**Your goal**
Every line in the data below that has the word "ProjectId" should be returned.

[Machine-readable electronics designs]
========================================

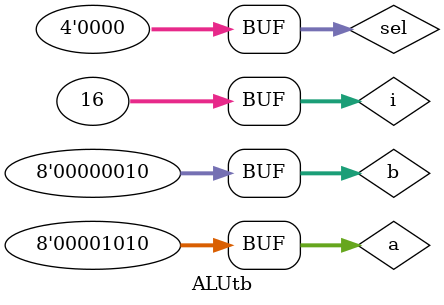
<source format=v>
`timescale 1ns / 1ps


module ALUtb();
reg [7:0]a,b;
reg [3:0]sel;

wire [7:0]out;
wire Carryout;
integer i;

ALU dut(.a(a),.b(b),.out(out),.sel(sel),.Carryout(Carryout));

initial begin

      a = 8'h0A;
      b = 4'h02;
      sel = 4'h0;
      
      for (i=0;i<=15;i=i+1)
      begin
       sel = sel + 8'h01;
       #10;
      end;
      end
      
      
   /*   
          initial begin
        // Initialize inputs
        a = 8'hF6;  // Example value: 246 in hex
        b = 8'h0A;  // Example value: 10 in hex
        sel = 4'h0; // Start with the first operation

        // Test each operation for sel = 0 to sel = 15
        for (i = 0; i < 16; i = i + 1) begin
            sel = i;            // Set sel to current operation
            #10;                // Wait for 10 time units
            $display("sel = %b, a = %h, b = %h, out = %h, Carryout = %b", sel, a, b, out, Carryout);
        end

        // Test case to avoid division by zero
        a = 8'h10;  // Example value
        b = 8'h00;  // Division by zero test
        sel = 4'b0011; // Division operation
        #10;
        $display("sel = %b (Division by zero case), a = %h, b = %h, out = %h, Carryout = %b", sel, a, b, out, Carryout);

        // Test case where a = b for comparison operations
        a = 8'h0A;  // Example value
        b = 8'h0A;  // Same value
        sel = 4'b1111; // Equality operation
        #10;
        $display("sel = %b (Equality case), a = %h, b = %h, out = %h, Carryout = %b", sel, a, b, out, Carryout);

        $finish; // End the simulation
        
    end
    */

endmodule

</source>
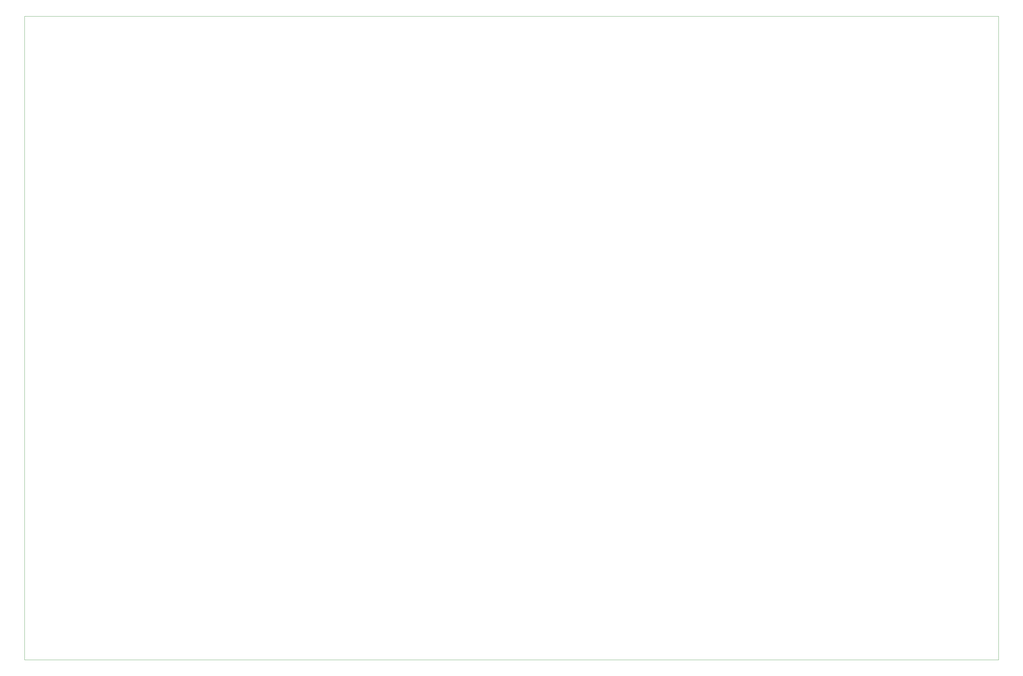
<source format=gm1>
%TF.GenerationSoftware,KiCad,Pcbnew,5.1.6*%
%TF.CreationDate,2020-08-16T02:17:22-06:00*%
%TF.ProjectId,20x30,32307833-302e-46b6-9963-61645f706362,rev?*%
%TF.SameCoordinates,Original*%
%TF.FileFunction,Profile,NP*%
%FSLAX46Y46*%
G04 Gerber Fmt 4.6, Leading zero omitted, Abs format (unit mm)*
G04 Created by KiCad (PCBNEW 5.1.6) date 2020-08-16 02:17:22*
%MOMM*%
%LPD*%
G01*
G04 APERTURE LIST*
%TA.AperFunction,Profile*%
%ADD10C,0.100000*%
%TD*%
%TA.AperFunction,Profile*%
%ADD11C,0.050000*%
%TD*%
G04 APERTURE END LIST*
D10*
X325120000Y-223520000D02*
X25400000Y-223520000D01*
D11*
X325120000Y-25400000D02*
X325120000Y-223520000D01*
X25400000Y-223520000D02*
X25400000Y-25400000D01*
D10*
X25400000Y-25400000D02*
X325120000Y-25400000D01*
M02*

</source>
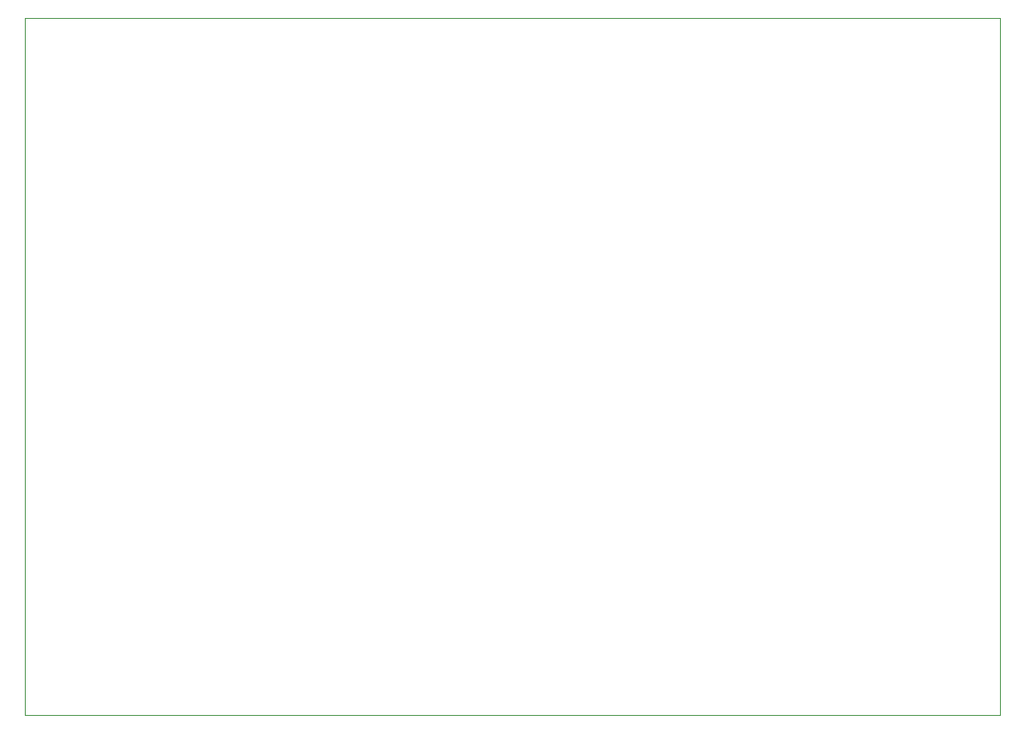
<source format=gbr>
G04 #@! TF.GenerationSoftware,KiCad,Pcbnew,5.1.5-52549c5~86~ubuntu16.04.1*
G04 #@! TF.CreationDate,2020-05-16T21:50:14+02:00*
G04 #@! TF.ProjectId,rc board,72632062-6f61-4726-942e-6b696361645f,rev?*
G04 #@! TF.SameCoordinates,Original*
G04 #@! TF.FileFunction,Profile,NP*
%FSLAX46Y46*%
G04 Gerber Fmt 4.6, Leading zero omitted, Abs format (unit mm)*
G04 Created by KiCad (PCBNEW 5.1.5-52549c5~86~ubuntu16.04.1) date 2020-05-16 21:50:14*
%MOMM*%
%LPD*%
G04 APERTURE LIST*
%ADD10C,0.050000*%
G04 APERTURE END LIST*
D10*
X14427200Y-15138400D02*
X110693200Y-15138400D01*
X110693200Y-84023200D02*
X14427200Y-84023200D01*
X110693200Y-84023200D02*
X110693200Y-15138400D01*
X14427200Y-15138400D02*
X14427200Y-84023200D01*
M02*

</source>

========================================

**Worked solution**
%TF.ProjectId,20x30,32307833-302e-46b6-9963-61645f706362,rev?*%
G04 #@! TF.ProjectId,rc board,72632062-6f61-4726-942e-6b696361645f,rev?*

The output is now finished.